Wednesday, June 24, 2015

. . . and when they came for the four-star restaurant.

A few years back my wife and two other moms came together to oppose the closing of Jefferson Ave at Cleveland as part of the Jefferson Bikeway. Their attempts to stop the street closure led to the exposure of a million wasted dollars by the City, the fact the City was employing a “Bike Coordinator,” the realization that the City had ceded its authority to determine the best configuration of its street to a private bike advocacy group, and on and on. What did they accomplish? Well, Jefferson is still open at Cleveland. The City did blow the money on crooked lines, painted over bike stencils, concrete loopty-loops and a Close Encounters of the Pedestrian Kind light show at the Jefferson/Cleveland and Jefferson/Cretin crosswalks. Back when we were fighting this, allies were few and far between. Some came to meetings, but most said things like, “well, I like to bike,” or “I never drive on Jefferson anyway.”

But now? Well, well, well. Everyone is up in arms because they have come for the parking at the four-star restaurant I have not eaten at since it was a 3.2 joint with Taco-Thursdays. Now I am the one who’s not excited. Not because I don’t care, but because the game is over. The good folks who own businesses along Cleveland and their patrons are arguing the wrong issue. It’s not about parking on Cleveland, or bicyclists who disobey laws, or increased traffic on Cleveland or outside bike advocates agitating in our neighborhood or taxpayer money wasted on bikes and not spent on roads. It’s not about any of those things. It’s bigger than even the fact the City has a Comprehensive Bicycle Plan.
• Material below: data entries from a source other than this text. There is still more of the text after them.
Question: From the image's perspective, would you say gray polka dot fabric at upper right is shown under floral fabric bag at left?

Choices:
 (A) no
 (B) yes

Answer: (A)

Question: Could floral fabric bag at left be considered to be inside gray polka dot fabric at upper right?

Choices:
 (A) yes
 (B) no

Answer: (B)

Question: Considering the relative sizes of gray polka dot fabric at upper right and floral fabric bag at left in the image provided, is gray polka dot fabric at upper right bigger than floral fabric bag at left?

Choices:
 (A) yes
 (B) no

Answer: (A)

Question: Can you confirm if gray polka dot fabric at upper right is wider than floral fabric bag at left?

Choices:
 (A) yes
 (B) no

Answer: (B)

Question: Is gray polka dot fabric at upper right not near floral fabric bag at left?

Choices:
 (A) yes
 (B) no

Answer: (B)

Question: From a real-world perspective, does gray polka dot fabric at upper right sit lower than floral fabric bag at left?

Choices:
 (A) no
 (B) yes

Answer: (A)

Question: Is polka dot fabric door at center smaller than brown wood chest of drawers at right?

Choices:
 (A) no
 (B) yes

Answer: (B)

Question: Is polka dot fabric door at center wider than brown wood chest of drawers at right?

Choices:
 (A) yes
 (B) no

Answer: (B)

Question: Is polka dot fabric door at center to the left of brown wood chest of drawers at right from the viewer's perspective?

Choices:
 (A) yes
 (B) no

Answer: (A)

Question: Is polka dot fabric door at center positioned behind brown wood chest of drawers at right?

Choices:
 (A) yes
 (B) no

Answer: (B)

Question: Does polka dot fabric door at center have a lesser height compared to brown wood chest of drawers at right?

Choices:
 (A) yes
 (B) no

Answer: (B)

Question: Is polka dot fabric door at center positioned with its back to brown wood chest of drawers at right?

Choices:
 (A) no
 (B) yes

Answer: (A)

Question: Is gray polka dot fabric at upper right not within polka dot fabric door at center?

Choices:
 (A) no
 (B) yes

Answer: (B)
This is about how the City sees its role vis-a-vis its citizens. The City keeps telling us that bikes are part of its multi-modal transportation plan. Well, how does that work? If we split transportation into motor vehicles, public transport (bus, light rail, cab, Uber) and bike, how would the numbers look? Just for an argument let’s say:

90% motor vehicle,
9.99% public transport and
less than .01% bike.

My numbers look to be pretty close. These numbers are at least as legitimate as any numbers being thrown around by bike-lane advocates. Now I know you’re saying, “but I know people who bike to work and the store.” Okay. So do I. I knew a Federal Judge who biked in from the Western suburbs to downtown Minneapolis during the summer months. That’s one. But if you look at folks who do this, they do it some days of the week, they do it some months of the year. And of course they own a car, which explains bike racks. Now you may be able to find one guy who bikes everywhere, every day, all year. Well, you found your less than .01%. I'm guessing you could find one person who jogs to work and one who rollerskates, but that makes neither a statistically significant mode of transportation.
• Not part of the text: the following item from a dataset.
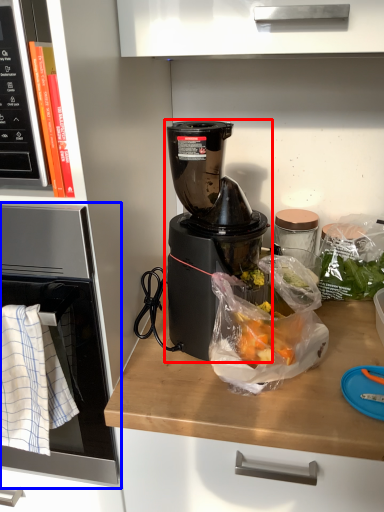
Question: Which object is closer to the camera taking this photo, blender (highlighted by a red box) or oven (highlighted by a blue box)?

Choices:
 (A) blender
 (B) oven

Answer: (B)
How does the City see its role? Well, I’m guessing based on spending about:

50% motor vehicle,
25% public transport and
25% bike.

I’m guessing some at the City would like to see:

10% motor vehicle,
60% public transport and
30% bike.

And bike-lane advocates? Well . . .:

100% bike, bike, bike, bike . . . whooh, sorry I got on a roll there.

So why is this a question of the role of the City vs. the Citizen? Chesterton says, “Those who hold the modern superstition that the State can do no wrong will be bound to accept such a thing as right.” G.K. Chesterton, The Well and the Shallows. The City’s elected officials and employees hold this superstition in spades.

Now for the important part . . . ahem . . . listen up!

The Citizen makes a private decision on how to travel; by car, by bus, by Uber or by bike. The sphere of this choice is a private choice made by a private citizen who buys, maintains and insures the car, who pays for a monthly bus pass or who equips himself out for winter biking. A private decision.

The important question is why does the City think its role is to interfere in people’s transportation decision? Why do they see it as their choice and not yours? Their sphere and not yours? The Citizens have decided and bikes come in at less than .01%. It’s time for them to recognize that and scrap the Comprehensive Bike Plan, move all bike issues over to Parks & Recreation, remove all bike lanes from arterial streets, pave and plow the streets, draft a Comprehensive Motor Vehicle Plan and return parking to the freeborn Citizens. Then, finally, the City would be following its Citizens and not trying to control them. That is what is important. Superstitions are hard to overcome and the superstition that the City can do no wrong is so ingrained I see no hope.

1 comment:

  1. Sorry, gotta realize that the current status quo of ubiquitous cars and minivans is not a result of personal choice but of government intervention.